The state has rules covering the permitting of mining for metals on lands that a tribe considers sacred. Lowenthal's legislation would amend that state code to cover aggregate rock-mining operations on land that includes the wellspring of the Santa Margarita River and the Pechanga tribe's creation site.

Granite officials ---- spokesman Ed Manning and Liberty Quarry Project Manager Gary Johnson ---- told the committee that the tribe did not identify the quarry site as sacred six years ago, when the company was first considering the project.

They argued that to make that assertion now, at the eleventh hour, and use legislation to block the project would amount to an illegal taking. They also said it would be inappropriate for the state Legislature to take away land-use decisions from the county of Riverside.

Pechanga Tribal Chairman Mark Macarro said the tribe has long been on the record as being concerned about the proposed quarry.

"We trusted the environmental review process," he said. "But it's on a tragic trajectory for the Luiseno peoples."
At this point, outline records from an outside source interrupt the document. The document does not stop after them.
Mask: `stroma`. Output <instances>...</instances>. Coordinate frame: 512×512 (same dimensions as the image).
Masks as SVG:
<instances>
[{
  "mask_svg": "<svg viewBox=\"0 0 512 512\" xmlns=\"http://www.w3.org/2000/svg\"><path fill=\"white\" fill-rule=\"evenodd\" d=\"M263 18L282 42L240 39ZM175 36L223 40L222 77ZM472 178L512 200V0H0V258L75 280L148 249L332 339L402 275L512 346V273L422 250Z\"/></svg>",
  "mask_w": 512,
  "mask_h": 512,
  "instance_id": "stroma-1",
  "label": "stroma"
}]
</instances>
Granite has spent close to $10 million on the project, Johnson said, and the county's Planning Commission has conducted five long hearings and meetings on it. After the commission is finished, the county Board of Supervisors will take up the project and there will probably be legal challenges.

"Has the local process failed? It seems to me it hasn't played itself out," said Sen. Jean Fuller, R-Bakersfield.

Sen. Doug La Malfa, R- Richvale, asked Macarro whether it was possible for the region's aggregate needs to be served by a mine in a different location, and he asked whether some sort of land swap might help both sides fulfill their goals.

"We're not anti-mine," Macarro said. "We're reasonable people, and we could consider some solution that could go outside the legislation."

Johnson said Granite also is interested in reopening talks.

"I hope when we walk out of here today, that would continue. Instead of taking up legislation, encourage us to go back and talk and work something out," he said.

On the larger issues triggered by the bill, Manning told the committee that the legislation could set a "troubling precedent" for the state if it is approved.

"There are in California 110 federally recognized tribes. Each of them has a different creation story and mythology," he said. "This bill will certainly send a signal that the Legislature is going to put itself in place in front of local government."